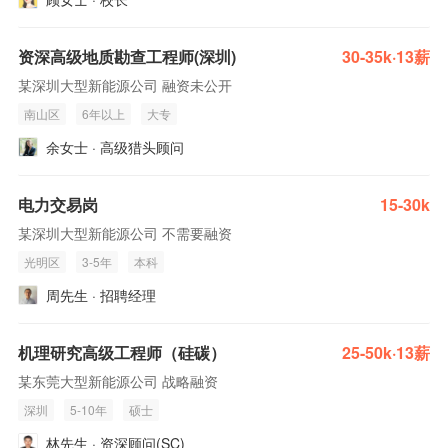
资深高级地质勘查工程师(深圳)
30-35k·13薪
某深圳大型新能源公司 融资未公开
南山区
6年以上
大专
余女士 · 高级猎头顾问
电力交易岗
15-30k
某深圳大型新能源公司 不需要融资
光明区
3-5年
本科
周先生 · 招聘经理
机理研究高级工程师（硅碳）
25-50k·13薪
某东莞大型新能源公司 战略融资
深圳
5-10年
硕士
林先生 · 资深顾问(SC)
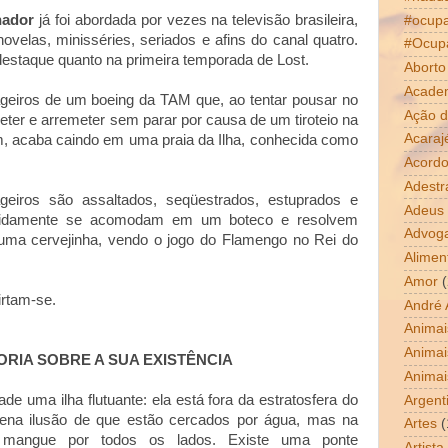
nador
já foi abordada por vezes na televisão brasileira,
#ocup
ovelas, minisséries, seriados e afins do canal quatro.
#Ocup
estaque quanto na primeira temporada de Lost.
Aborto
Acade
geiros de um boeing da TAM que, ao tentar pousar no
Ação d
eter e arremeter sem parar por causa de um tiroteio na
Acaraj
em, acaba caindo em uma praia da Ilha, conhecida como
Acordo
Adestr
geiros são assaltados, seqüestrados, estuprados e
Adeus
rapidamente se acomodam em um boteco e resolvem
Advog
ma cervejinha, vendo o jogo do Flamengo no Rei do
Alimen
Amor
(
irtam-se.
André 
Animai
Animai
ORIA SOBRE A SUA EXISTÊNCIA
Animai
de uma ilha flutuante: ela está fora da estratosfera do
Argent
ena ilusão de que estão cercados por água, mas na
Artes
(
 mangue por todos os lados. Existe uma ponte
Artista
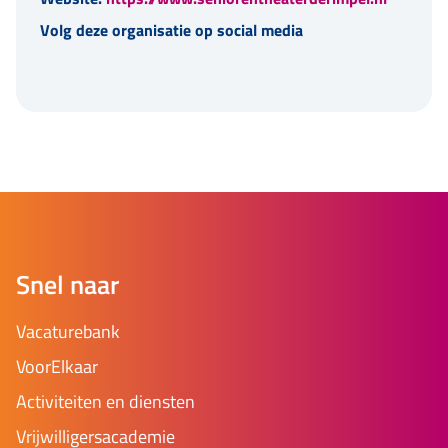
Volg deze organisatie op social media
Snel naar
Vacaturebank
VoorElkaar
Activiteiten en diensten
Vrijwilligersacademie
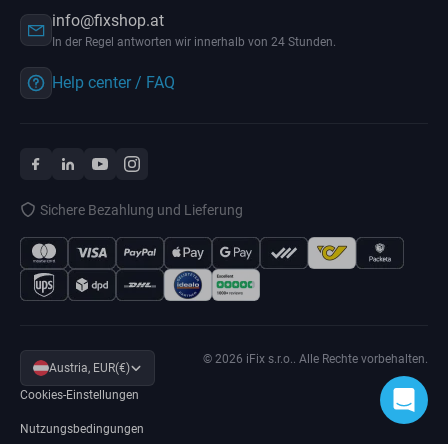
info@fixshop.at
In der Regel antworten wir innerhalb von 24 Stunden.
Help center / FAQ
Sichere Bezahlung und Lieferung
© 2026 iFix s.r.o.. Alle Rechte vorbehalten.
Austria, EUR(€)
Cookies-Einstellungen
Nutzungsbedingungen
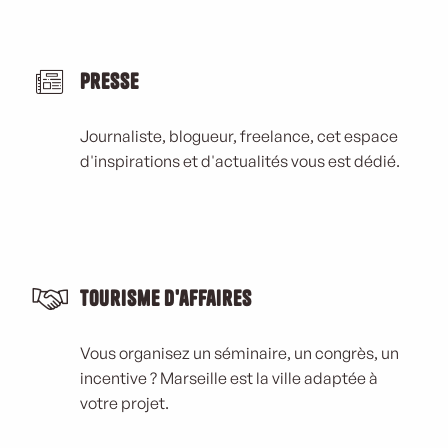
Presse
Journaliste, blogueur, freelance, cet espace
d'inspirations et d'actualités vous est dédié.
Tourisme d'affaires
Vous organisez un séminaire, un congrès, un
incentive ? Marseille est la ville adaptée à
votre projet.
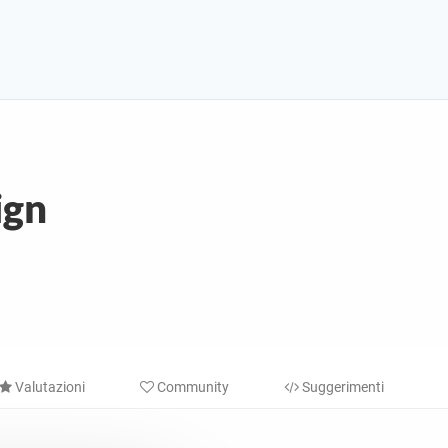
ign
Valutazioni
Community
Suggerimenti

** WHAT IS NEEDED **
Count of lines with "geiros": please work it out for the entries above and give the number by itself.

** SOLUTION FOR THIS TASK **
2